As damaging as it was, the recession could not stop the growth of the healthcare vertical. New healthcare facilities, such as hospitals, nursing homes, and urgent care centers are being built everyday, largely due to an aging population.

Many distributors have been able to take advantage of the market’s requirements for proper sanitation and hygiene and turn that into sales.

In fact, healthcare accounted for nearly 15 percent of distributors’ sales, making it the highest proportion of sales per market segment, followed by industrial clients (14.6 percent), contract cleaners (14.5 percent) and educational facilities (13.7 percent). This is quite a change from 2010, when contract cleaners represented the largest percentage of distributors’ sales, and healthcare was ranked fourth at 13.3 percent.

“The healthcare industry is held to different standards, and how they are reimbursed for those standards,” says Silverman. “They are not going to be paid if staves of people (contract) hospital acquired infections. It’s important for them to understand cleaning, and how to clean properly. Our healthcare customers are growing and we are growing with them.”
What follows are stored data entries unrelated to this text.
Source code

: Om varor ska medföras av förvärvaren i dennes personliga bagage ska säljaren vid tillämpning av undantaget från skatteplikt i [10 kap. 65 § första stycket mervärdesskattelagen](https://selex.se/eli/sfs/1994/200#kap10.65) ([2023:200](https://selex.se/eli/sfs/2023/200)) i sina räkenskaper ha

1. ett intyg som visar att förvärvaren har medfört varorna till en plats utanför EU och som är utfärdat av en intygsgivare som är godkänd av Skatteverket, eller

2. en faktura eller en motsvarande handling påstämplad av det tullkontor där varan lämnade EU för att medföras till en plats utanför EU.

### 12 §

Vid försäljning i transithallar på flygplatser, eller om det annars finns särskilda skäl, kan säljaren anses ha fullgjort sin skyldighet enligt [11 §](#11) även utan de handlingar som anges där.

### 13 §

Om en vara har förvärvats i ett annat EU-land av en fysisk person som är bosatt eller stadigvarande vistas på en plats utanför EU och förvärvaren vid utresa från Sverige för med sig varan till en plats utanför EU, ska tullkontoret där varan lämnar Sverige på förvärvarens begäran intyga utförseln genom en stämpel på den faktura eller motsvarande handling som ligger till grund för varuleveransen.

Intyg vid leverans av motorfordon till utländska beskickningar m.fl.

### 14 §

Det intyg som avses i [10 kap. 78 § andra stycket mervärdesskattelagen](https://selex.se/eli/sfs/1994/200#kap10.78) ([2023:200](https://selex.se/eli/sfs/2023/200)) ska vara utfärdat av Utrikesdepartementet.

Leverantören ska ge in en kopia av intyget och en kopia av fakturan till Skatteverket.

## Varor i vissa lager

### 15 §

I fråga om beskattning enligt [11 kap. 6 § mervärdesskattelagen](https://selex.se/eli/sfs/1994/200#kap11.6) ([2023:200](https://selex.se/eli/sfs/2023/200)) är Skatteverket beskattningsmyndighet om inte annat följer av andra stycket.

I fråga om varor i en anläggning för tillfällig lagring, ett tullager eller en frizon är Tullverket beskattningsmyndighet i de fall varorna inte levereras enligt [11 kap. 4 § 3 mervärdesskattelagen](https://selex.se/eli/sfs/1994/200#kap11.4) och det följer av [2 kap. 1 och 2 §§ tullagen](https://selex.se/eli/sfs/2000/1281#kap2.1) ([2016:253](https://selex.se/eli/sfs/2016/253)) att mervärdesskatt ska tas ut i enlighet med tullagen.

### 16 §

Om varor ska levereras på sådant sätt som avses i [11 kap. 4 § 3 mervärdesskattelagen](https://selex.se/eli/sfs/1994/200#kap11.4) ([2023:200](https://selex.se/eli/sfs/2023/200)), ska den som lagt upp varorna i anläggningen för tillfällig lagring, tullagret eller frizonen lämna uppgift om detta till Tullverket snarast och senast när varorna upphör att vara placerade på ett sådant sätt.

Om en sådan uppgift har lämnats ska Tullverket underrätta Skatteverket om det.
A few other segments continue to shrink, including hospitality (down to 3.4 percent from 4.7 percent in 2010) and commercial offices (dipping to 6.7 percent from 8.3 percent in 2010); or have maintained 2010 levels (recreation 3.6 percent).

However, there are some bright signs ahead. According to our study, the restaurant and retail markets have rebounded from their positions in 2010,  placing them at 6.8 percent (from 5.1 percent) and 7.9 percent (from 5.7 percent), respectively.    

Surely macro-economic conditions, including lower unemployment rates, increased consumer spending and greater attention to the dangers of foodborne illness, have nudged these numbers higher.

Though the uncertainty over the upcoming Federal Strategic Sourcing Initiative continues to mar the future of governmental contracts, the segment grew more than a full percentage point, from 7.0 percent in 2010, to 8.4 percent in 2012.

“A lot of this had to do with budgets bouncing back — the recession took a lot of time,” says Trombetta. “I don’t know if it’s so much that we are growing, or if people are slowing understanding how important cleaning is. In conversations we’ve had with members, more recently, they are up (sales wise) five to 10 percent. We’re definitely bouncing back.”